Berbeda boleh, akan tetapi bermusuhan dan saling menghina juga merendahkan sangat dilarang oleh agama Islam.
Sebagaimana Allah berfirman dalam surat Al-Hujurat ayat 11:
يَا أَيُّهَا الَّذِينَ آمَنُوا لَا يَسْخَرْ قَوْمٌ مِنْ قَوْمٍ عَسَىٰ أَنْ يَكُونُوا خَيْرًا مِنْهُمْ وَلَا نِسَاءٌ مِنْ نِسَاءٍ عَسَىٰ أَنْ يَكُنَّ خَيْرًا مِنْهُنَّ ۖ وَلَا تَلْمِزُوا أَنْفُسَكُمْ وَلَا تَنَابَزُوا بِالْأَلْقَابِ ۖ بِئْسَ الِاسْمُ الْفُسُوقُ بَعْدَ الْإِيمَانِ ۚ وَمَنْ لَمْ يَتُبْ فَأُولَٰئِكَ هُمُ الظَّالِمُونَ
Artinya: “Hai orang-orang yang beriman, janganlah sekumpulan orang laki-laki merendahkan kumpulan yang lain, boleh jadi yang ditertawakan itu lebih baik dari mereka. Dan jangan pula sekumpulan perempuan merendahkan kumpulan lainnya, boleh jadi yang direndahkan itu lebih baik. Dan janganlah suka mencela dirimu sendiri dan jangan memanggil dengan gelaran yang mengandung ejekan. Seburuk-buruk panggilan adalah (panggilan) yang buruk sesudah iman dan barangsiapa yang tidak bertobat, maka mereka itulah orang-orang yang zalim.” (QS Al-Hujurat 11).

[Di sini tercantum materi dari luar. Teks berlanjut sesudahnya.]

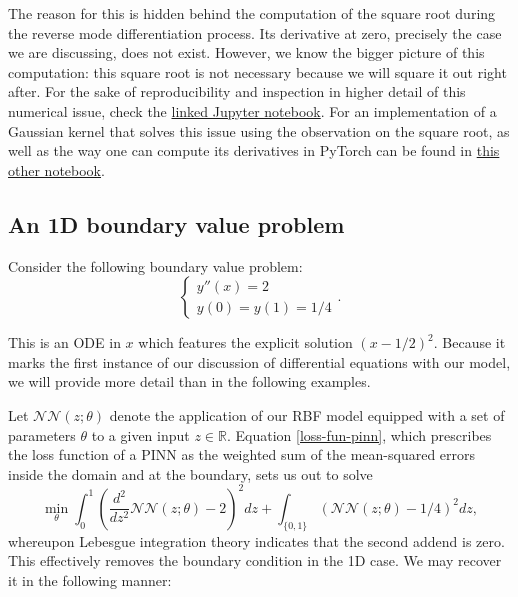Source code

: \documentclass[12pt]{report} %
\begin{document}
The reason for this is hidden behind the computation of the square root during the reverse
mode differentiation process. Its derivative at zero, precisely the case we
are discussing, does not exist.
However, we know the bigger picture of this computation: this square root is not
necessary because we will square it out right after. For the sake of reproducibility
and inspection in higher detail of this numerical issue, check the
\href{https://github.com/heqro/tfm-experiments/blob/main/introductory_notebooks/differentials_computation/differentials_rbf_NANs.ipynb}{linked
  Jupyter notebook}. For an implementation of a Gaussian kernel that solves this issue
using the observation on the square root, as well
as the way one can compute its derivatives in PyTorch can be found in
\href{https://github.com/heqro/tfm-experiments/blob/main/introductory_notebooks/differentials_computation/differentials_rbf_NANs_fixed.ipynb}
{this other notebook}.

\subsection*{An 1D boundary value problem}

Consider the following boundary value problem:
\[ \left\{\begin{array}{l}
    y'' (x) = 2 \\
    y (0) = y (1) = 1 / 4
  \end{array}\right. . \]

This is an ODE in $x$ which features the explicit solution $(x - 1 / 2)^2$.
Because it marks the first instance of our discussion of differential equations
with our model, we will provide more detail than in the following examples.

Let $\mathcal{N}\mathcal{N} (z ; \theta)$ denote the application of our RBF
model equipped with a set of parameters $\theta$ to a given input $z \in
  \mathbb{R}$. Equation \eqref{loss-fun-pinn}, which prescribes the loss function
of a PINN as the weighted sum of the mean-squared errors inside the domain and at
the boundary, sets us out to solve
\begin{equation}
  \min_{\theta}  \int_0^1 \left( \frac{d^2}{d z^2} \mathcal{N}\mathcal{N} (z ;
    \theta) - 2 \right)^2 d z + \int_{\{ 0, 1 \}} (\mathcal{N}\mathcal{N} (z ;
  \theta) - 1 / 4)^2 d z, \label{eqn-lebesgue-ode-1}
\end{equation}
whereupon Lebesgue integration theory indicates that the second addend is zero.
This effectively removes the boundary condition in the 1D case. We may
recover it in the following manner:
\end{document}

Rasulullah saw juga pernah berpesan kepada umatnya untuk jangan saling bermusuhan, membenci, dan mendengki akibat perbedaan langkah dan pendapat yang dipilih. Beliau bersabda:
لاَ تَحَاسَدُوا وَلاَ تَنَاجَشُوا وَلاَ تَبَاغَضُوا وَلاَ تَدَابَرُوا وَلاَ يَبِعْ بَعْضُكُمْ عَلَى بَيْعِ بَعْضٍ وَكُوْنُوا عِبَادَ اللهِ إِخْوَاناً . الْمُسْلِمُ أَخُو الْمُسْلِمِ لاَ يَظْلِمُهُ وَلاَ يَخْذُلُهُ وَلاَ يَكْذِبُهُ وَلاَ يَحْقِرُهُ
Artinya: “Janganlah kalian saling dengki, saling menipu, saling marah, dan saling memutuskan hubungan. Janganlah kalian menjual sesuatu yang telah dijual kepada orang lain. Jadilah kalian hamba-hamba Allah yang bersaudara. Seorang muslim adalah saudara bagi muslim yang lainnya, (dia) tidak menzaliminya dan mengabaikannya, tidak mendustakannya dan tidak menghinanya.” (HR Muslim).
Sebagaimana yang kita ketahui, pasca wafatnya Nabi Muhammad saw, umat Islam terbelah menjadi dua golongan, khususnya ketika di akhir masa kepemimpinan Utsman bin Affan hingga terbunuhnya beliau dan digantikan oleh Ali.
Ali bin Abi Thalib yang sebelumnya berperan sebagai penengah antara pemberontak dan Utsman, akhirnya dengan terpaksa dipilih sebagai khalifah oleh penduduk Madinah, meskipun awalnya menolak. Pengangkatan Ali menimbulkan ketidakpuasan pada diri sayyidah Aisyah, yang kala itu berada di Makkah.
Menurut sayyidah Aisyah, seharusnya pembunuh khalifah Utsman ditemukan dan diadili dahulu, barulah Ali dipilih oleh masyarakat dalam kondisi damai dan tenang. Pendapat Aisyah ini berbeda dengan masyarakat Madinah yang menimbang kepemimpinan tidak boleh kosong dan harus tetap berjalan.
Sejak saat itu hubungan keduanya agak bersinggungan dalam perihal pandangan politik hingga sayyidah Aisyah menuntut agar kasus pembunuhan Utsman dituntaskan hingga kian hari keadaan antara pendukung sayyidina Ali dan sayyidah Aisyah kian memanas dan terjadilah peristiwa Perang Jamal atau Perang Unta.